袁可這才繞著披散在肩頭的卷發,用手指漫不經心地打卷,“我一直都很納悶,阿洲哥哥聯姻的時候分明有很多選擇,當時為什麼偏偏就選擇了你?我還以為是你有什麼不為人知的閃光點,沒想到……你也就是運氣好了點,仗著阿洲哥哥是個看重恩情的人,所以才占著盛太太的位置。

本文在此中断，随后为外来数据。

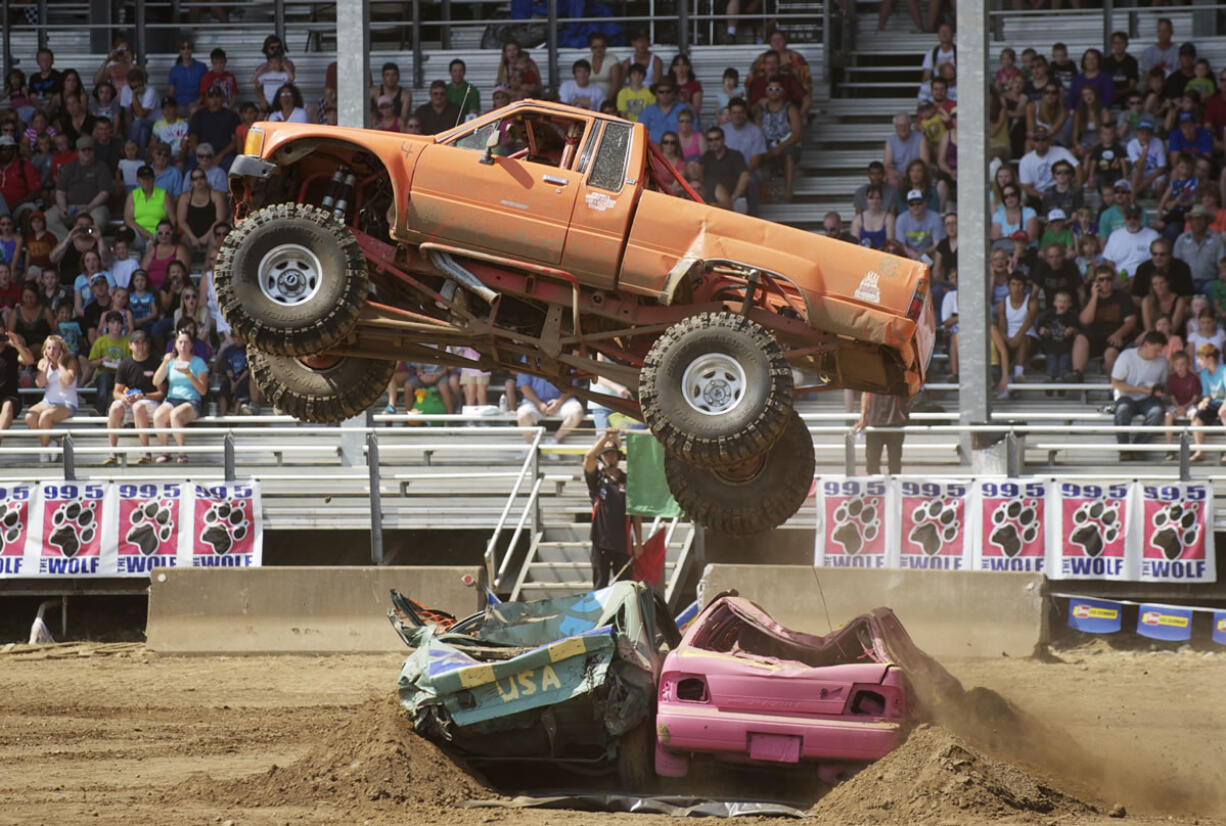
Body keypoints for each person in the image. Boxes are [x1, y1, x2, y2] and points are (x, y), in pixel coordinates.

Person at [583, 429, 641, 590]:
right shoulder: (596, 479)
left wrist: (639, 542)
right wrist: (605, 438)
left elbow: (635, 513)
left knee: (624, 587)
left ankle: (622, 616)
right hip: (600, 541)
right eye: (606, 454)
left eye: (612, 454)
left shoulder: (628, 480)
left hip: (623, 542)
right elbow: (588, 457)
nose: (609, 457)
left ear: (618, 456)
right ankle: (600, 616)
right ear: (601, 457)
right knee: (600, 585)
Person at [1110, 329, 1169, 460]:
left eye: (1160, 350)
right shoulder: (1126, 356)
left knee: (1157, 412)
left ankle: (1138, 447)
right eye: (1156, 350)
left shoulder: (1162, 361)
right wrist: (1140, 390)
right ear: (1146, 344)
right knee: (1122, 410)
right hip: (1126, 396)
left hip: (1149, 398)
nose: (1158, 354)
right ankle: (1124, 449)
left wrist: (1158, 391)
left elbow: (1163, 383)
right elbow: (1115, 383)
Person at [152, 329, 207, 463]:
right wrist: (165, 363)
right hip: (172, 399)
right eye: (180, 342)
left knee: (175, 415)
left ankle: (182, 453)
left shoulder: (199, 363)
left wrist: (188, 373)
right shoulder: (171, 362)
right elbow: (156, 381)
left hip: (191, 400)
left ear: (191, 345)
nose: (183, 346)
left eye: (186, 343)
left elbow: (203, 390)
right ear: (175, 345)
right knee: (158, 415)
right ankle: (165, 452)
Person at [25, 334, 78, 461]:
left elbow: (67, 382)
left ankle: (44, 449)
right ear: (45, 350)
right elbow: (40, 384)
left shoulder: (70, 361)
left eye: (55, 348)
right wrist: (46, 367)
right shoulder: (43, 363)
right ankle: (49, 443)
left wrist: (59, 364)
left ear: (61, 350)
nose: (51, 351)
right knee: (30, 416)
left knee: (45, 416)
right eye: (49, 348)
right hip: (47, 402)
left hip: (67, 403)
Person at [1081, 264, 1139, 377]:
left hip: (1114, 337)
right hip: (1095, 337)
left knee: (1110, 353)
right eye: (1101, 280)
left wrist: (1119, 334)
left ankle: (1113, 387)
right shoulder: (1089, 299)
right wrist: (1094, 297)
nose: (1105, 282)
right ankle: (1077, 375)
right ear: (1095, 282)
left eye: (1108, 279)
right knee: (1080, 339)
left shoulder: (1123, 297)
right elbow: (1085, 321)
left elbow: (1131, 321)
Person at [755, 75, 803, 202]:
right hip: (766, 145)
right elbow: (757, 130)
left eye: (777, 89)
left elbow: (797, 134)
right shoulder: (761, 110)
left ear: (782, 92)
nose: (773, 92)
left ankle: (788, 191)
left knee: (789, 153)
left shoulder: (790, 109)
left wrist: (779, 147)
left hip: (786, 144)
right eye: (770, 89)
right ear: (766, 91)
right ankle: (765, 194)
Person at [516, 372, 584, 450]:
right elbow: (524, 386)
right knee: (523, 415)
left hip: (562, 400)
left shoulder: (566, 359)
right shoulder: (528, 359)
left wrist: (559, 402)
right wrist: (540, 404)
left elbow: (571, 386)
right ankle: (529, 445)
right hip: (534, 401)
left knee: (576, 412)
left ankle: (553, 441)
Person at [688, 127, 749, 211]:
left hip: (735, 199)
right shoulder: (707, 156)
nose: (714, 142)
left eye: (717, 139)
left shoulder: (735, 155)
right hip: (713, 201)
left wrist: (734, 197)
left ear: (723, 139)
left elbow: (745, 176)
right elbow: (698, 176)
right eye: (710, 140)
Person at [1174, 204, 1225, 293]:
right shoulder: (1181, 239)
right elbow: (1176, 263)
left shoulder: (1217, 239)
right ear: (1190, 221)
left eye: (1201, 218)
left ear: (1207, 221)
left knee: (1211, 288)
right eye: (1194, 219)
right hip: (1188, 282)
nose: (1197, 222)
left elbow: (1222, 264)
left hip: (1211, 281)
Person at [1019, 126, 1078, 202]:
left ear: (1049, 140)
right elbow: (1026, 187)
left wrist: (1077, 189)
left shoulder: (1061, 151)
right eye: (1036, 139)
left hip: (1063, 193)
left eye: (1044, 139)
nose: (1040, 142)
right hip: (1038, 198)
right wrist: (1042, 196)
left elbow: (1077, 167)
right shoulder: (1025, 160)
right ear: (1032, 142)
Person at [176, 166, 226, 254]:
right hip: (190, 233)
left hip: (211, 232)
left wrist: (206, 237)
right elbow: (181, 221)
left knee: (216, 241)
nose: (198, 181)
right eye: (195, 179)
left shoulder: (216, 195)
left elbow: (220, 219)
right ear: (191, 182)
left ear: (206, 179)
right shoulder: (185, 197)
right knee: (183, 243)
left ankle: (209, 266)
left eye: (201, 177)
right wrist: (192, 237)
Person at [855, 392, 907, 475]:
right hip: (875, 422)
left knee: (894, 465)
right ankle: (874, 486)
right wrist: (863, 416)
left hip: (895, 422)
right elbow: (865, 392)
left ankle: (894, 486)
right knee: (872, 464)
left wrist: (903, 412)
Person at [187, 88, 241, 170]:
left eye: (218, 97)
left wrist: (220, 156)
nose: (215, 100)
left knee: (233, 169)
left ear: (223, 99)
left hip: (224, 155)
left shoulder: (232, 116)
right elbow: (192, 138)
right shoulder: (199, 115)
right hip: (202, 153)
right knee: (189, 168)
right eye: (211, 97)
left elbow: (234, 141)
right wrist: (202, 155)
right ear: (206, 99)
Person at [1102, 204, 1160, 278]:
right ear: (1124, 218)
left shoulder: (1153, 235)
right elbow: (1108, 261)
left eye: (1135, 217)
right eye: (1128, 217)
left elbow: (1156, 262)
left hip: (1143, 277)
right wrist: (1116, 277)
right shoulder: (1114, 235)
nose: (1132, 221)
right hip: (1118, 278)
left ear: (1141, 218)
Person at [123, 165, 172, 250]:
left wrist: (163, 233)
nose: (146, 181)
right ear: (138, 180)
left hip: (158, 233)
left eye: (148, 178)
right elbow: (128, 220)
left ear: (153, 179)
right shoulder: (133, 195)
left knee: (153, 243)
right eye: (143, 178)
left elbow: (172, 218)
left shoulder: (164, 194)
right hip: (138, 233)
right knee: (123, 232)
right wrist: (146, 233)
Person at [87, 310, 129, 410]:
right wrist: (102, 360)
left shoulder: (127, 341)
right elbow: (90, 364)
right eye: (112, 323)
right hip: (104, 374)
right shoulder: (100, 341)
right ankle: (99, 410)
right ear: (106, 325)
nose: (116, 326)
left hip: (122, 376)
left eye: (119, 323)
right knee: (104, 378)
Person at [0, 321, 33, 439]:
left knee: (8, 405)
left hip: (11, 400)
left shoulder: (13, 352)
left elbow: (29, 361)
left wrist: (17, 345)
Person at [896, 188, 944, 261]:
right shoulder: (901, 219)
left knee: (939, 254)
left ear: (925, 203)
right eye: (911, 204)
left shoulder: (935, 217)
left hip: (930, 254)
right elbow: (901, 245)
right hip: (908, 255)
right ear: (907, 205)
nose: (915, 206)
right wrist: (912, 254)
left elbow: (937, 244)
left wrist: (923, 253)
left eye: (919, 203)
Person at [884, 112, 929, 190]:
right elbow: (886, 165)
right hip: (899, 176)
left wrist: (913, 174)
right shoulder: (891, 140)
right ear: (895, 127)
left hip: (916, 174)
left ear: (910, 125)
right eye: (900, 126)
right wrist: (897, 174)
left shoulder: (920, 138)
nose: (903, 128)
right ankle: (896, 202)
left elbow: (925, 162)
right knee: (891, 179)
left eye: (906, 125)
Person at [638, 77, 690, 144]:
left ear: (674, 93)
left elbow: (693, 133)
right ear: (656, 94)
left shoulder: (684, 109)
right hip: (653, 150)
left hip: (679, 149)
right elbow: (639, 133)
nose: (665, 94)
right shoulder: (647, 111)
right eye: (661, 92)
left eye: (668, 91)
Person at [850, 186, 894, 251]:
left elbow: (890, 242)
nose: (874, 201)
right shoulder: (858, 219)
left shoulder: (889, 218)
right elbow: (854, 244)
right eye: (871, 198)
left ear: (882, 199)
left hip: (883, 254)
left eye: (877, 198)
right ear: (866, 199)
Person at [370, 62, 412, 126]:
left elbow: (404, 118)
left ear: (398, 77)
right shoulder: (374, 91)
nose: (391, 78)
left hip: (396, 128)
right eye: (387, 75)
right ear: (383, 77)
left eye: (394, 74)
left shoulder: (405, 94)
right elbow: (364, 110)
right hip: (376, 128)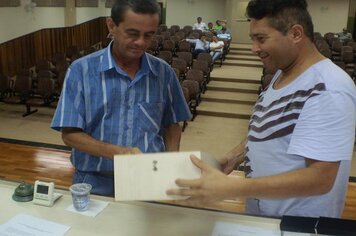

”
蘇挽霧屏息靜氣聽了半天,“……你到底想說什麼?”
袁可一聲冷笑,“你以為阿洲哥哥是喜歡你?他不過是為了報恩罷了,你小時候救過他,他為了還你的恩情,才會娶你!”
蘇挽霧聽不懂她在說什麼。
她嘴唇一張一合,吐出來的字眼她都能聽懂,但連在一起,就不知道是什麼意思了。
“……什麼意思?”她艱難地問:“誰告訴你,盛憑洲娶我是為了報恩?”
問題是,她哪來的恩情讓他報?
見她這副模樣,袁可越發得意了,“你不信?不信你去問乾媽,她可是阿洲哥哥的親生母親,誰不知道阿洲哥哥娶你隻是為了報恩,你有什麼好得意的!”
明明她也是不久前才剛知道,但篤定的語氣好像她是目擊證人。
蘇挽霧臉色有些難看。
她搖了搖頭,“我沒有救過盛憑洲,不知道你在說什麼。”
“你就嘴硬吧你!”袁可還在嘲笑她,“從小到大,你見過阿洲哥哥對哪個女人這麼好?不是為了報恩,誰信啊!你還真以為,他娶你是因為你是蘇挽霧嗎?”
蘇挽霧沒說話,眼瞼處投下一片陰影。
她想否認袁可的話,但直覺卻告訴她,她說的也許是真的。
她又想起剛才盛憑洲在她耳邊說的那些話,可她小時候根本就不認識他!
如果說,他真的是為了報恩才娶自己的話。
……那他豈不是有可能娶錯了人?
初秋的天,夜晚的氣溫有幾分蕭瑟。
蘇挽霧還穿著睡衣,隻覺得渾身發涼。
她不顧身後袁可的呼喚,踉踉蹌蹌上了樓,手扶著雕花欄杆,才不至於讓自己腿軟。